Un élevage particulier

Gudule pousse la porte de l’échoppe. Le commerçant est réputé pour produire de bons élevages, et Gudule a besoin de spécimens hors norme. Son porte monnaie n’est pas bien lourd, mais elle a mis une bonne partie de ses économies pour avoir elle aussi son début d’élevage. Contre les trois quarts de sa monnaie, elle négocie l’achat de dix couples dressés pour revenir à leur cage tous les matins. Avec un peu de patience en prime, elle devrait, d’ici quelques semaines, avoir de quoi mener à bien son projet.

Car Gudule n’est pas une adolescente comme les autres. Quand les jeunes de son âge sont assoiffés de sang, indomptables et impliqués dans moult faits divers, Gudule est profondément dégoûtée par les moyens de survie limités à disposition de son espèce. Chasser, mordre ou sucer le sang de proies vivantes et conscientes pour garder sa vigueur et son énergie lui donne des hauts le coeur. À partir du moment où ses parents ont arrêté de lui préparer des poches toutes faites et qu’elle a dû voler de ses propres ailes, elle a d’abord voulu se laisser dépérir. Puis elle est allée chercher des informations sur les méthodes alternatives. Et elle est tombée sur un site épatant.

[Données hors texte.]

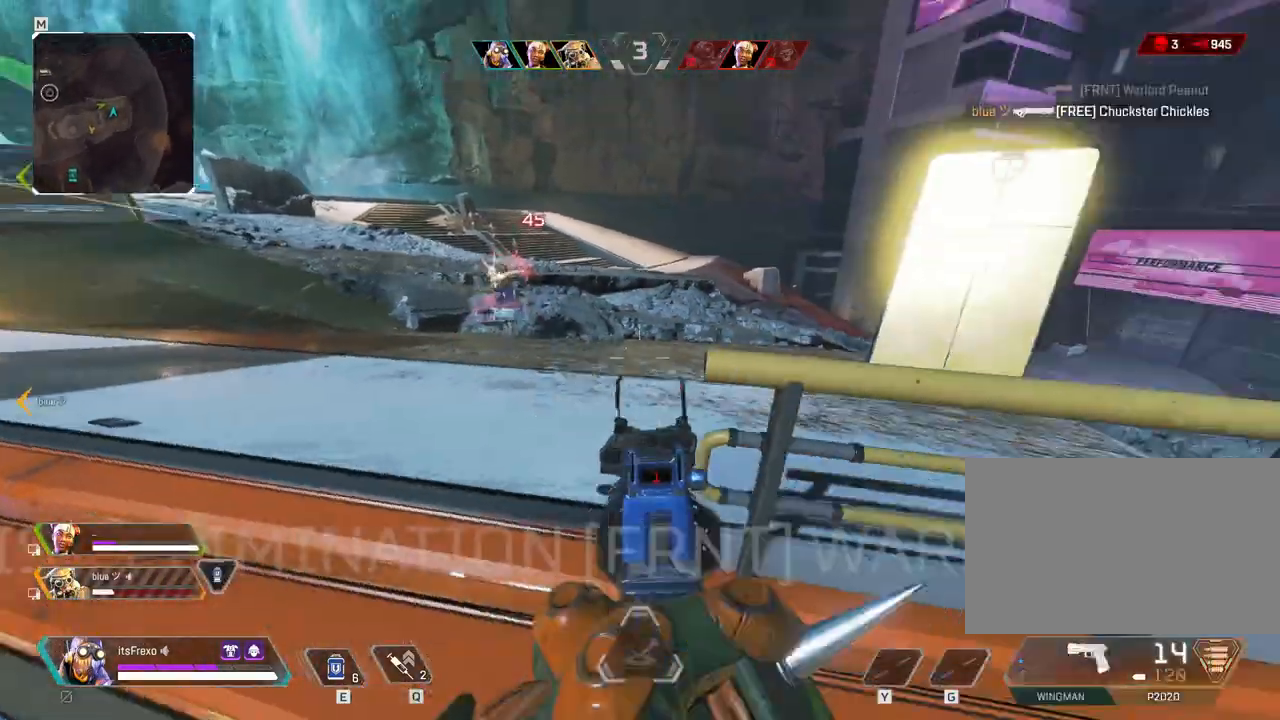
{"keys": ["shift", "w"], "mouse": [], "events": [[33, "mouse_wheel", "down"], [83, "mouse_wheel", "up"], [83, "r", "up"], [150, "w", "down"], [200, "shift", "down"]]}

Elle a ainsi appris que les vampires n’avaient finalement besoin que de très faibles quantités de sang pour subvenir à leurs besoins. Un vampire étant quasiment immortel, le sang ingéré n’est utilisé que pour remettre à niveau sa vitalité. Donc en sous régime, un vampire peut presque hiberner. Ce qu’elle a commencé par faire. Puis elle s’est rendu compte qu’elle ratait une bonne partie de sa vie à dormir comme ça, et qu’elle pourrait au contraire faire un tas de choses intéressantes. L’apprentissage des métamorphoses et du vol de nuit par exemple la ravissaient littéralement. C’est alors qu’elle a projeté d’élever des moustiques.

Ceux-ci, dressés spécialement par Maître Kriek, piquent les humains pendant leur sommeil. Rien de traumatisant pour eux, qui y sont habitués dès leur plus jeune âge. Ensuite, ils sont éduqués pour suivre une piste olfactive qui les ramène dans la maison de leur propriétaire. À chaque couple son odeur, qui reste efficace pour tous leurs descendants. Une fois le couple acquis, la première chose à faire est de les faire se reproduire. Pour cela, tout le sang amassé est laissé à la femelle, qui pond ses oeufs. Une fois que les petits savent piquer et retrouver leur chemin, un choix s’opère. Un nombre de couples importants est gardé pour maintenir une reproduction. Le reste des moustiques, lorsque la surpopulation commence à se faire sentir, est centrifugé afin de fournir un verre de sang frais tous les matins à leur bienheureux détenteur. Ainsi, la population de moustiques reste régulée, Gudule garde une alimentation saine, et les horreurs de la chasse ne viennent plus perturber son sommeil.